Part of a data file

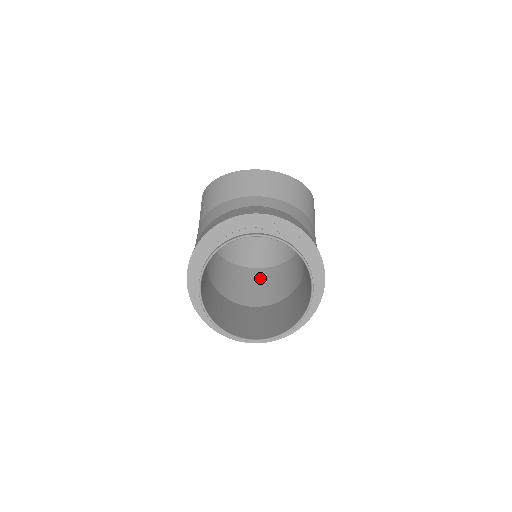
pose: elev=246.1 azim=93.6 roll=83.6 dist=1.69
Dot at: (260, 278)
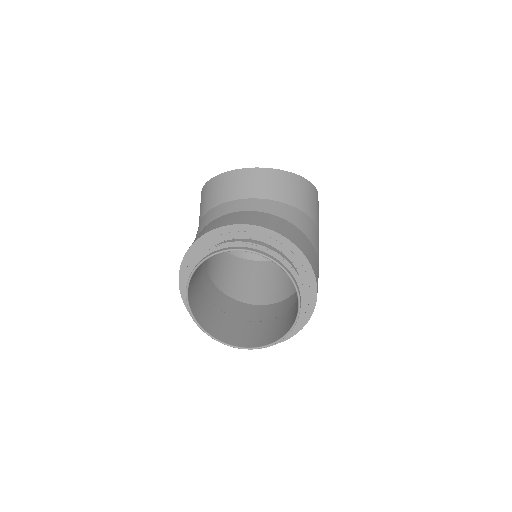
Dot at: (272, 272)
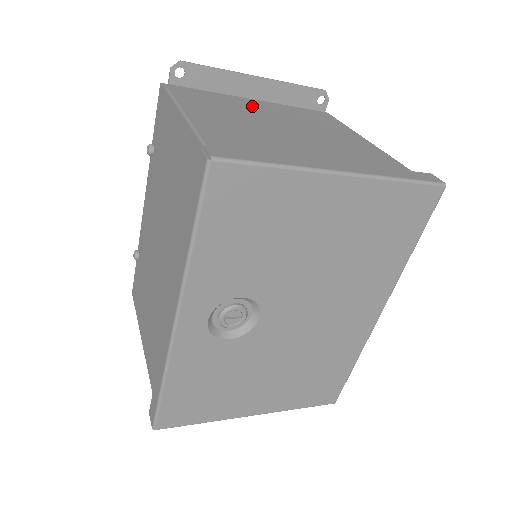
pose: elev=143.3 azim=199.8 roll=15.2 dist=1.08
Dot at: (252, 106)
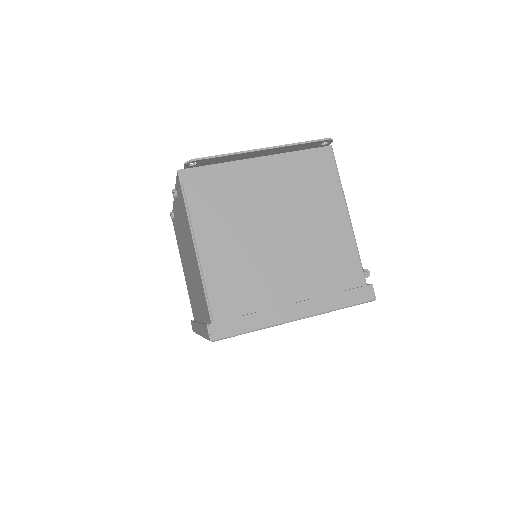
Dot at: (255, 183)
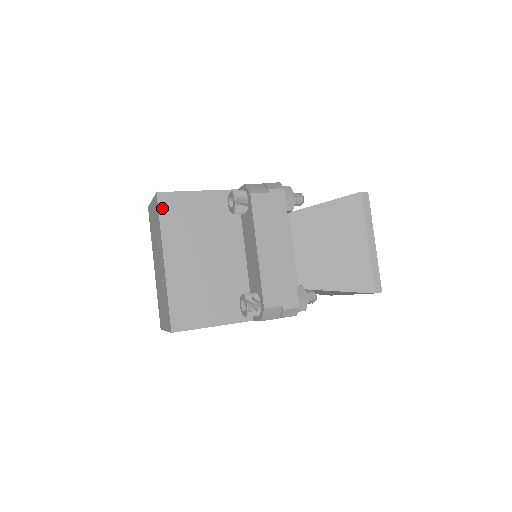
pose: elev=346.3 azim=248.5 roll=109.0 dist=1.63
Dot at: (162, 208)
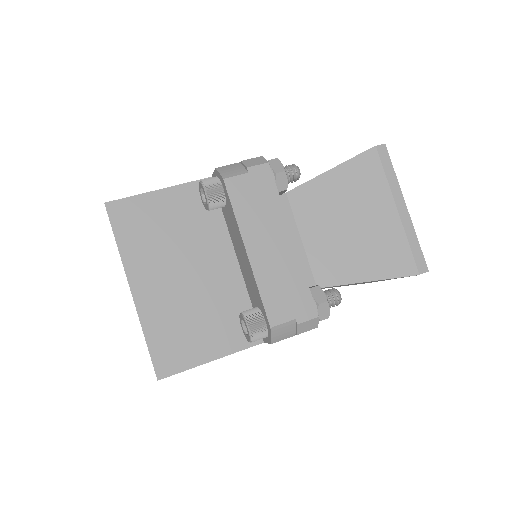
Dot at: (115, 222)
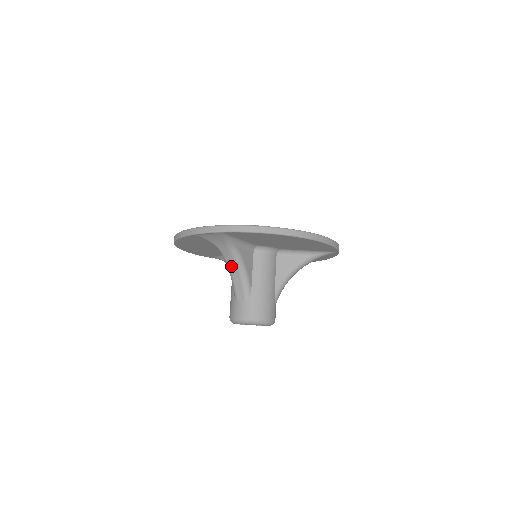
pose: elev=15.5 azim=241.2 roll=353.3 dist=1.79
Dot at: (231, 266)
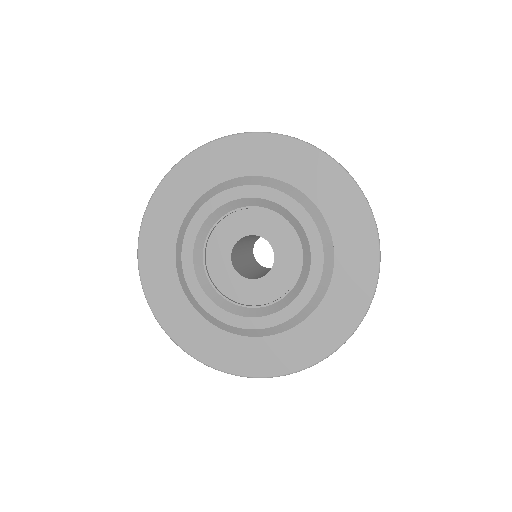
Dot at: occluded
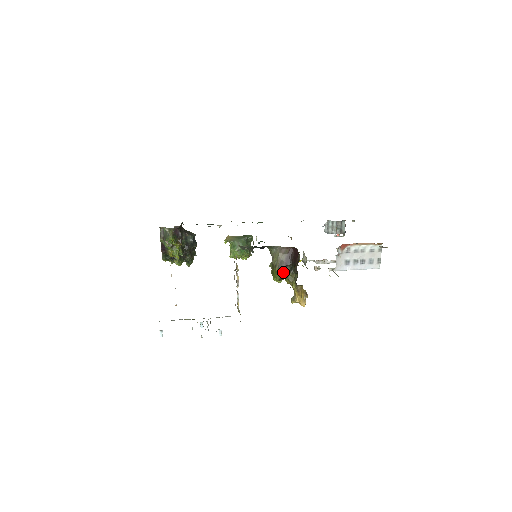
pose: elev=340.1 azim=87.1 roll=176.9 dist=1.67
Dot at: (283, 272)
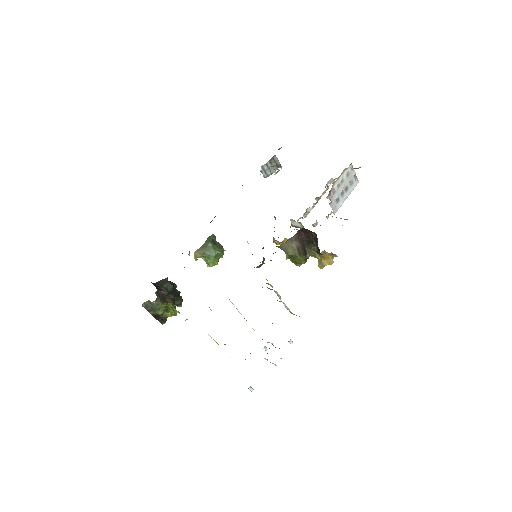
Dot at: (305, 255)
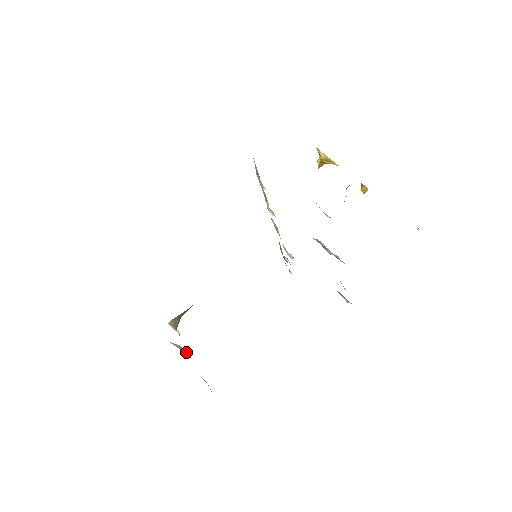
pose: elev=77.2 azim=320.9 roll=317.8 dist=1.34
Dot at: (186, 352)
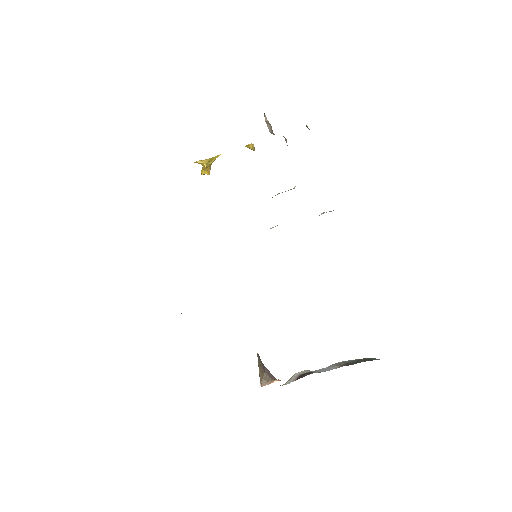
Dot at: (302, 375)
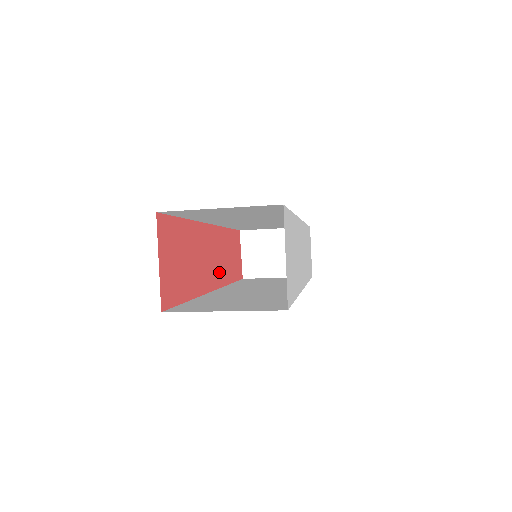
--
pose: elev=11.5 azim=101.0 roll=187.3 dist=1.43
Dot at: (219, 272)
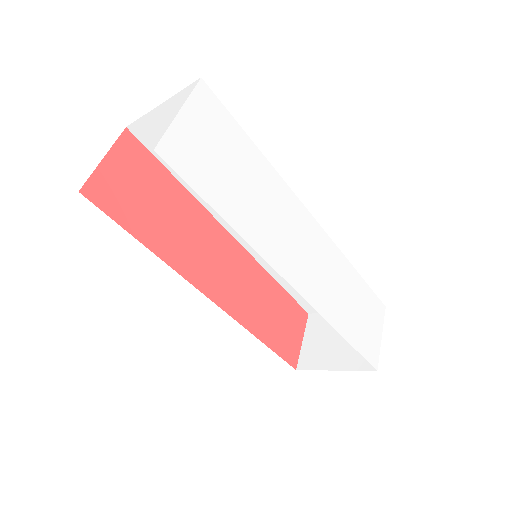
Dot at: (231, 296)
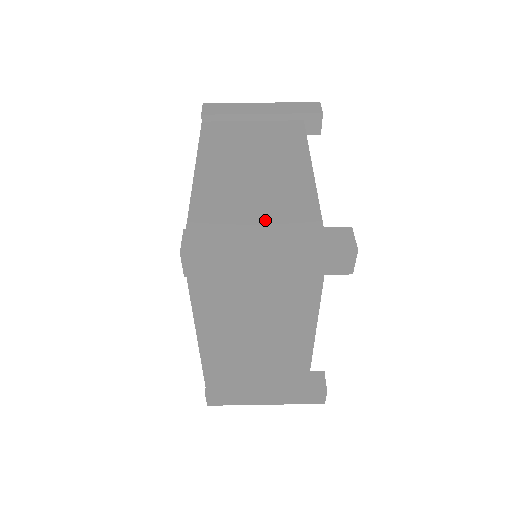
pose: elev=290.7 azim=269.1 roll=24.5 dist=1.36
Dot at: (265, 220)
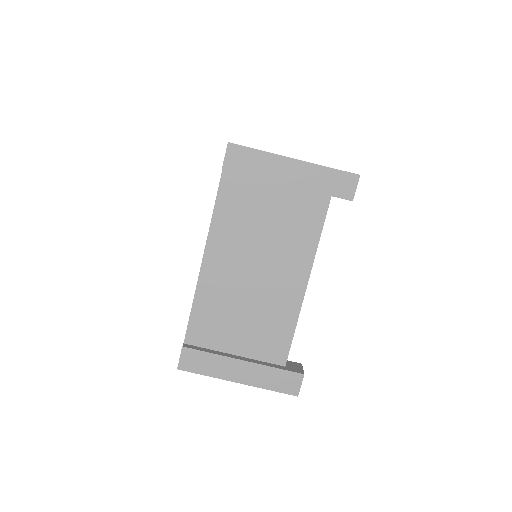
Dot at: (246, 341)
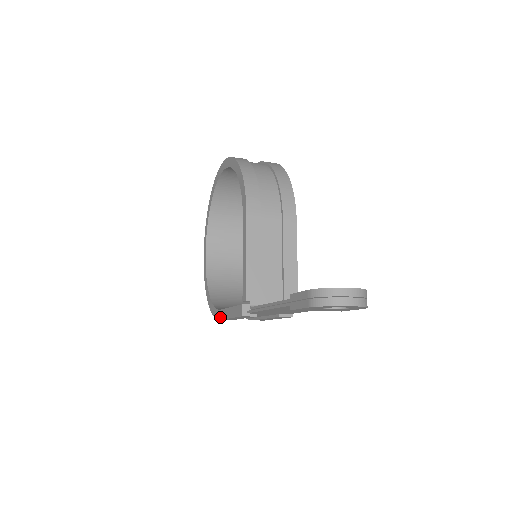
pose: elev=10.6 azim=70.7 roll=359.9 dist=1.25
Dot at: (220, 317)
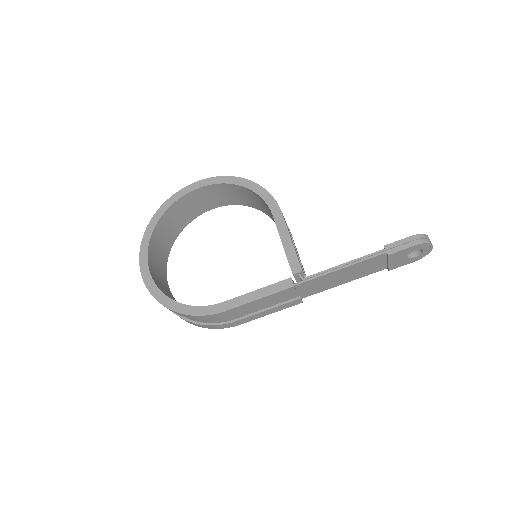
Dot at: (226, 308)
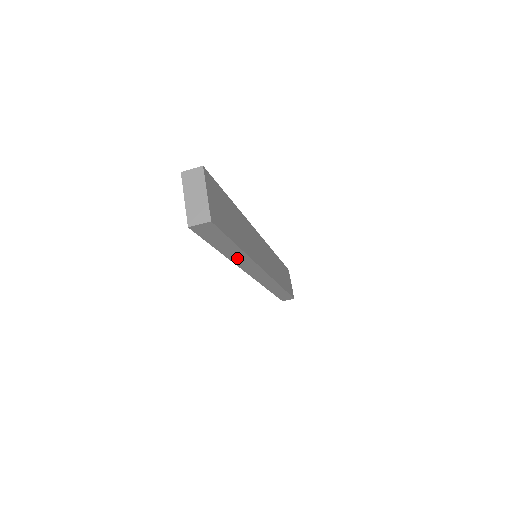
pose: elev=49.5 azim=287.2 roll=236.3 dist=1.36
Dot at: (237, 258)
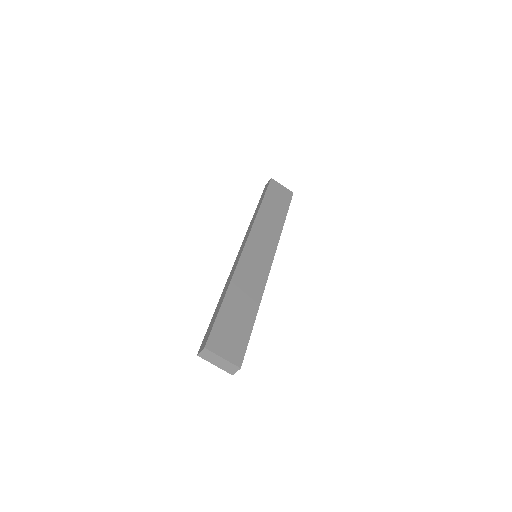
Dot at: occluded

§ **Written problem**: Output the lines of the records as a Markdown table with the columns n and Line. Begin at the line that has "pose: elev=340.1 azim=87.1", stop after the one that has "Dot at: (302, 375)", and leave out the pictures and any blank lines.

§ **The response**:
| n | Line |
|---|---|
| 1 | pose: elev=340.1 azim=87.1 roll=176.9 dist=1.67 |
| 2 | Dot at: (283, 272) |
| 3 | Dot at: (305, 255) |
| 4 | pose: elev=77.2 azim=320.9 roll=317.8 dist=1.34 |
| 5 | Dot at: (186, 352) |
| 6 | Dot at: (302, 375) |